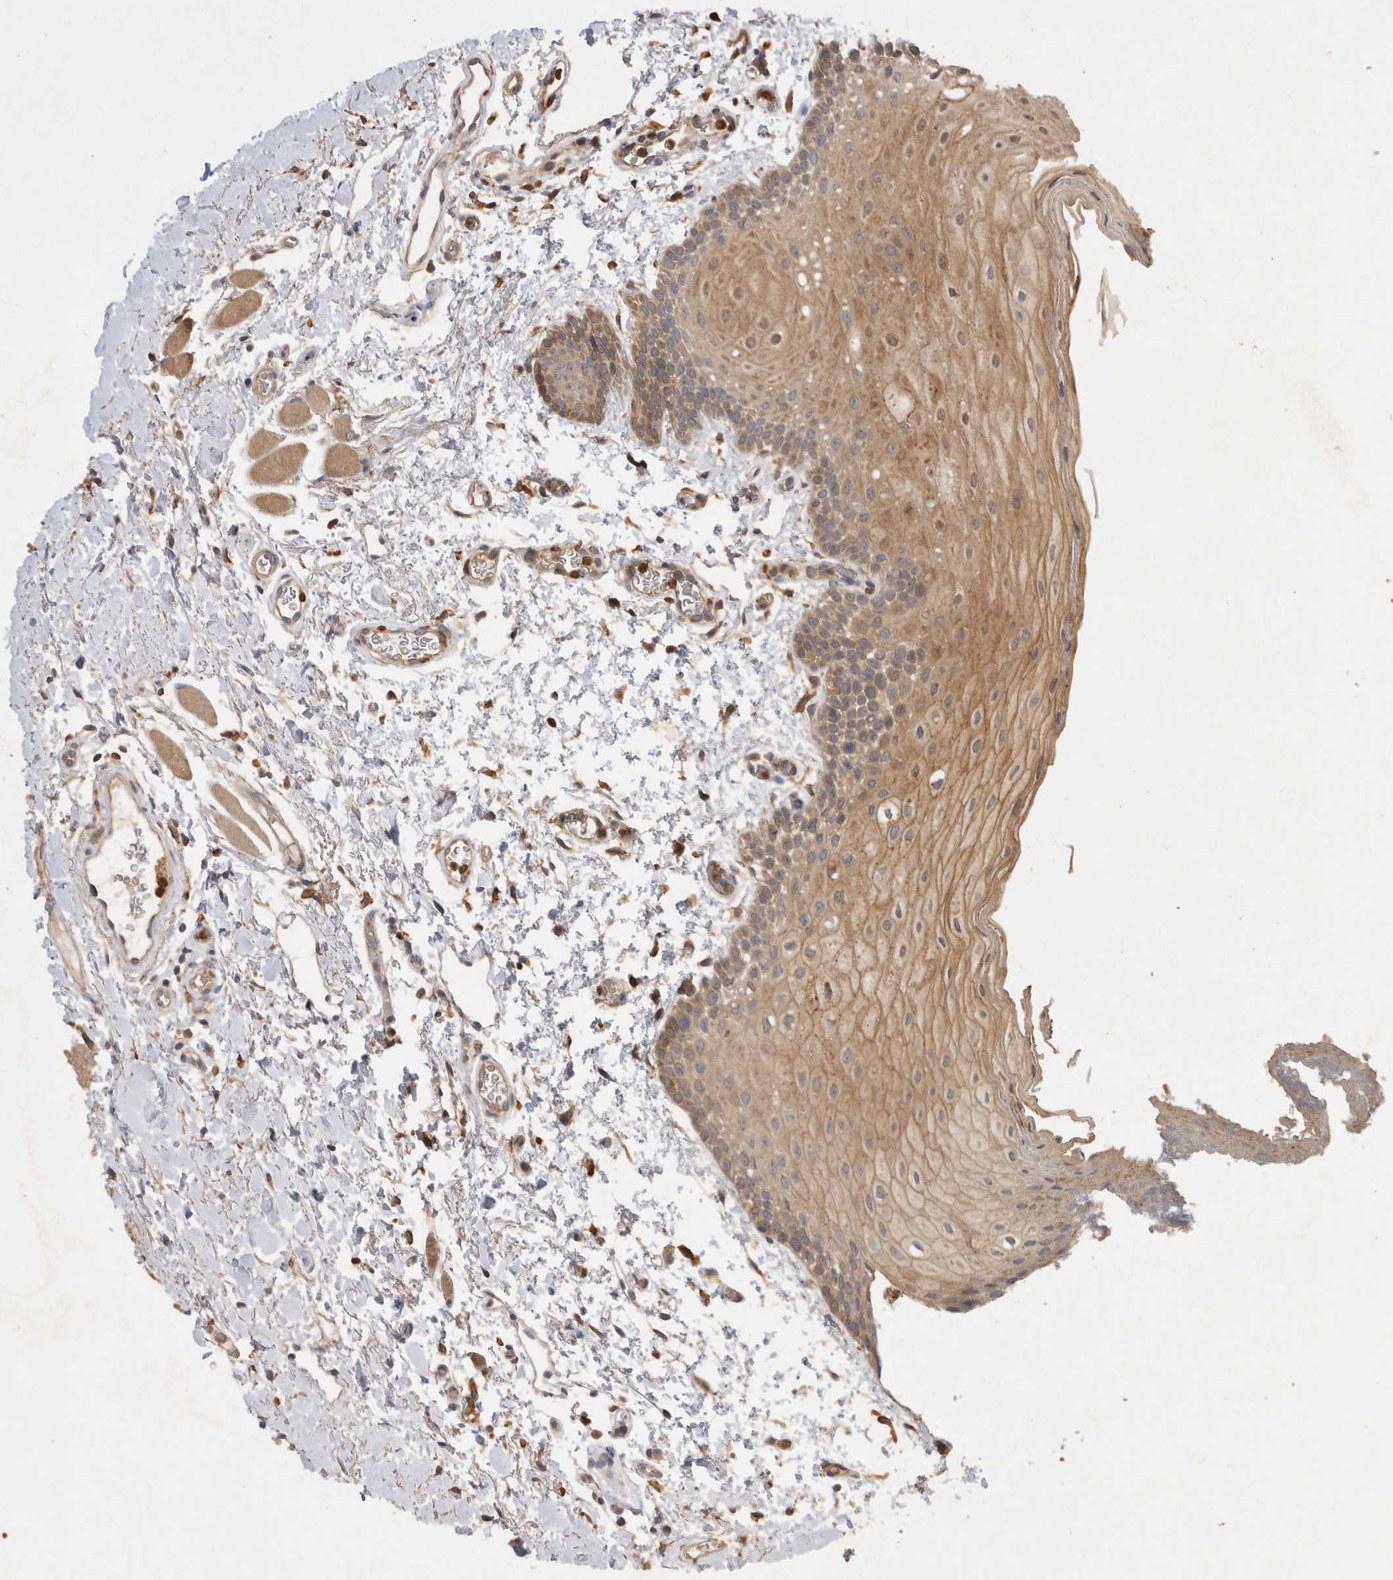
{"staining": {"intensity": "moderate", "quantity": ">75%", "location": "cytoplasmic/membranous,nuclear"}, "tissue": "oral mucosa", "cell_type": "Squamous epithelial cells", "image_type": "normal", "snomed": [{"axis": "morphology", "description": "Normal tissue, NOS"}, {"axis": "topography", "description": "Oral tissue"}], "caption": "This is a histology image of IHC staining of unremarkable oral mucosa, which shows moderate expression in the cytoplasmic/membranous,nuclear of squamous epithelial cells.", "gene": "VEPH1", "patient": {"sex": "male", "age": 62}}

☆ ☆ ☆ ☆ ☆ ☆ ☆

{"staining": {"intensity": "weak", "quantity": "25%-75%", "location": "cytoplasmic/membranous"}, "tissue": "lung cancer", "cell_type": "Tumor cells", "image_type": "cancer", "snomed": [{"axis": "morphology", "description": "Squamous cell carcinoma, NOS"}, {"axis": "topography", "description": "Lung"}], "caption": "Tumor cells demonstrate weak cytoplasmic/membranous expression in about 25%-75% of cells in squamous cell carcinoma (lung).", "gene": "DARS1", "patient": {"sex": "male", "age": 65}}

☆ ☆ ☆ ☆ ☆ ☆ ☆

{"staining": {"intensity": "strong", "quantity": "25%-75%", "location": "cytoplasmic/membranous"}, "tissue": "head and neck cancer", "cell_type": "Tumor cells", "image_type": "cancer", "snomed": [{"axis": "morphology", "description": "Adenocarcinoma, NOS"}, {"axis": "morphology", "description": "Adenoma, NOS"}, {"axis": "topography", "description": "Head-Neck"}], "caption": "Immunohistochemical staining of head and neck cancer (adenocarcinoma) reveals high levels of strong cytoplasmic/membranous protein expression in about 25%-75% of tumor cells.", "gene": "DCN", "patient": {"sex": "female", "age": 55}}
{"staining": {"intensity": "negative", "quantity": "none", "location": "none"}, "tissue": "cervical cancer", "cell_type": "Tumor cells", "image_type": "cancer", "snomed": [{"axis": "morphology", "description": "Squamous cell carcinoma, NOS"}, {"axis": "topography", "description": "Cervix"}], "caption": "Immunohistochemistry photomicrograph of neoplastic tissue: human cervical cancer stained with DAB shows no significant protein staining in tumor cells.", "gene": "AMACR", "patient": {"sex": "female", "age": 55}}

☆ ☆ ☆ ☆ ☆ ☆ ☆

State only the number of lines in these entries that contain "Squamous".

=== EXERCISE ANSWER ===
3